◆ Data under study:
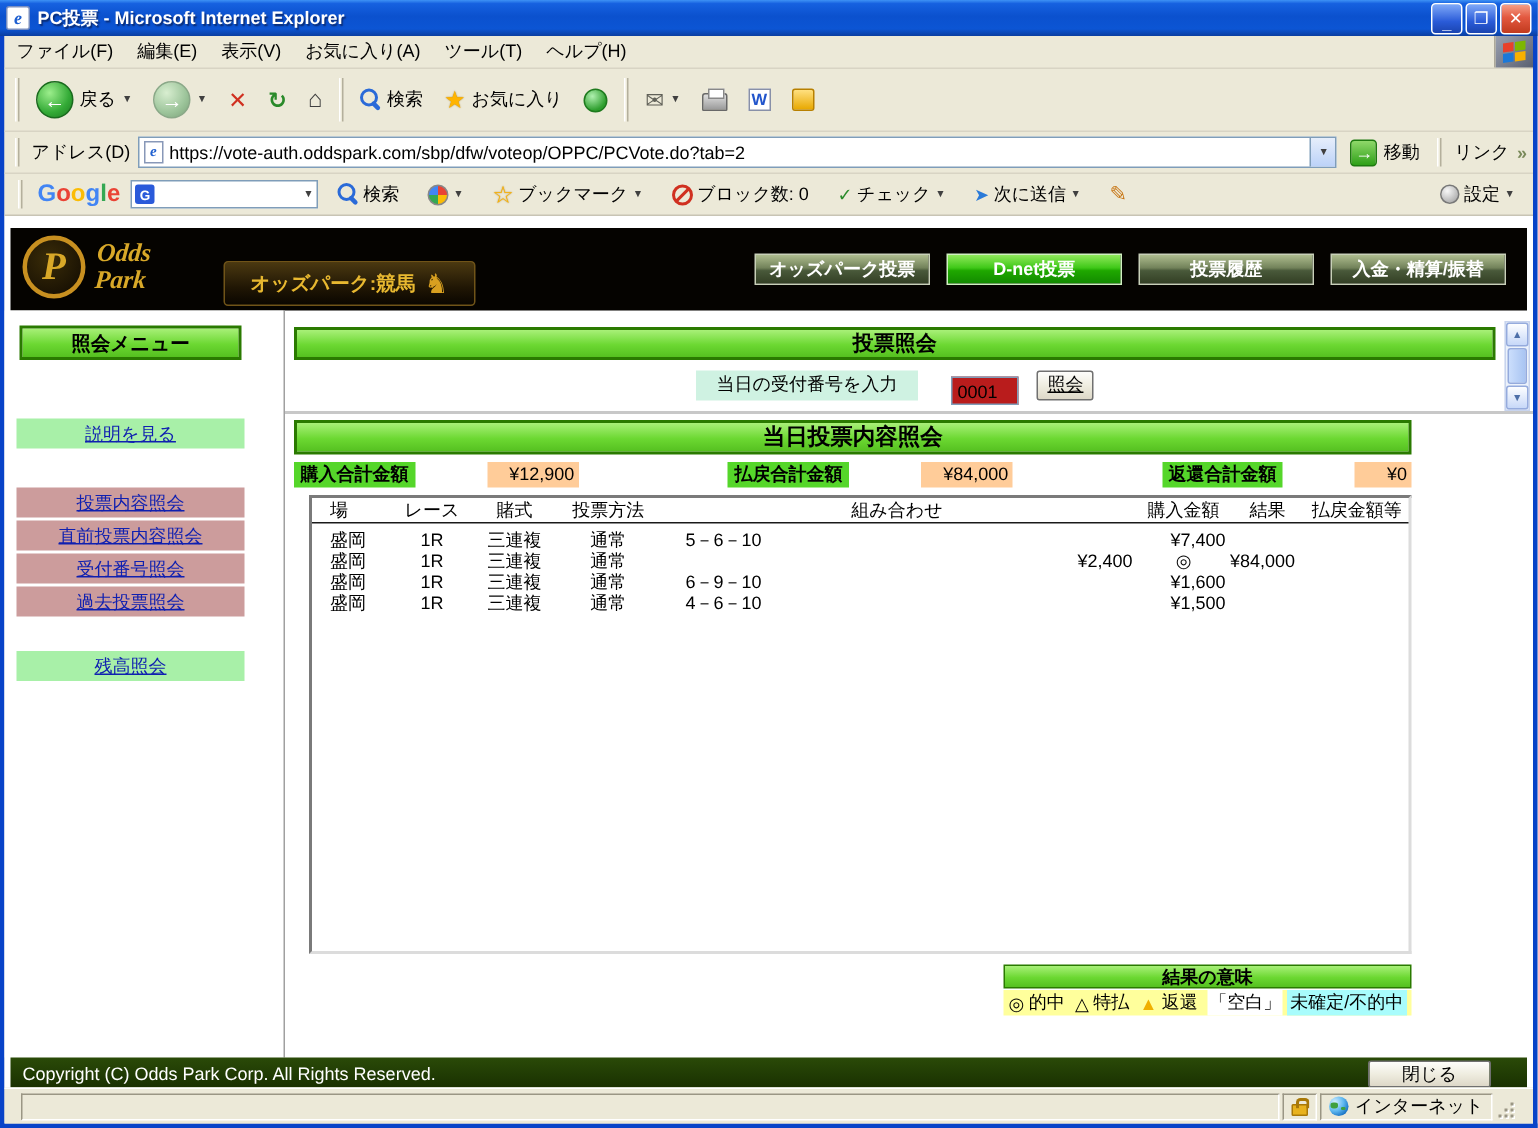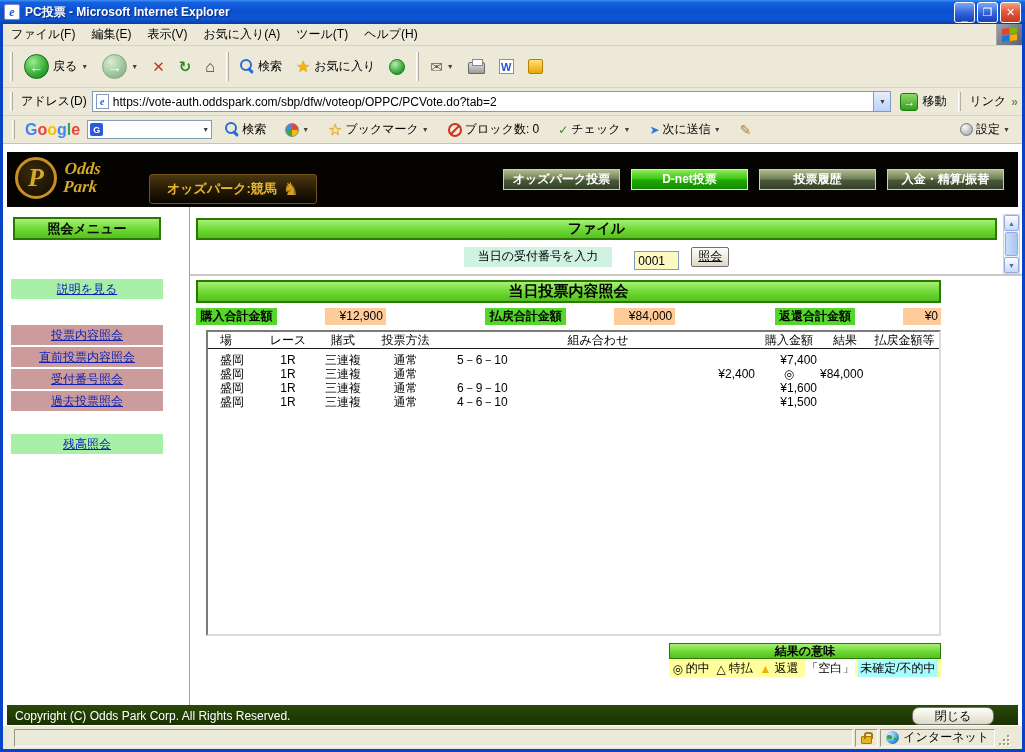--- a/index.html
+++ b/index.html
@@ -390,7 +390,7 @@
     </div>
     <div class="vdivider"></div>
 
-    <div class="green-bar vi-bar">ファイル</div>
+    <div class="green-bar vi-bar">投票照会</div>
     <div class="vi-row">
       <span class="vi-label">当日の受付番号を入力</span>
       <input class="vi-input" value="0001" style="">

◆ Prompt:
Copy out all the data above exactly, pictures excluded.

◆ Written answer:
--- a/index.html
+++ b/index.html
@@ -390,7 +390,7 @@
     </div>
     <div class="vdivider"></div>
 
-    <div class="green-bar vi-bar">ファイル</div>
+    <div class="green-bar vi-bar">投票照会</div>
     <div class="vi-row">
       <span class="vi-label">当日の受付番号を入力</span>
       <input class="vi-input" value="0001" style="">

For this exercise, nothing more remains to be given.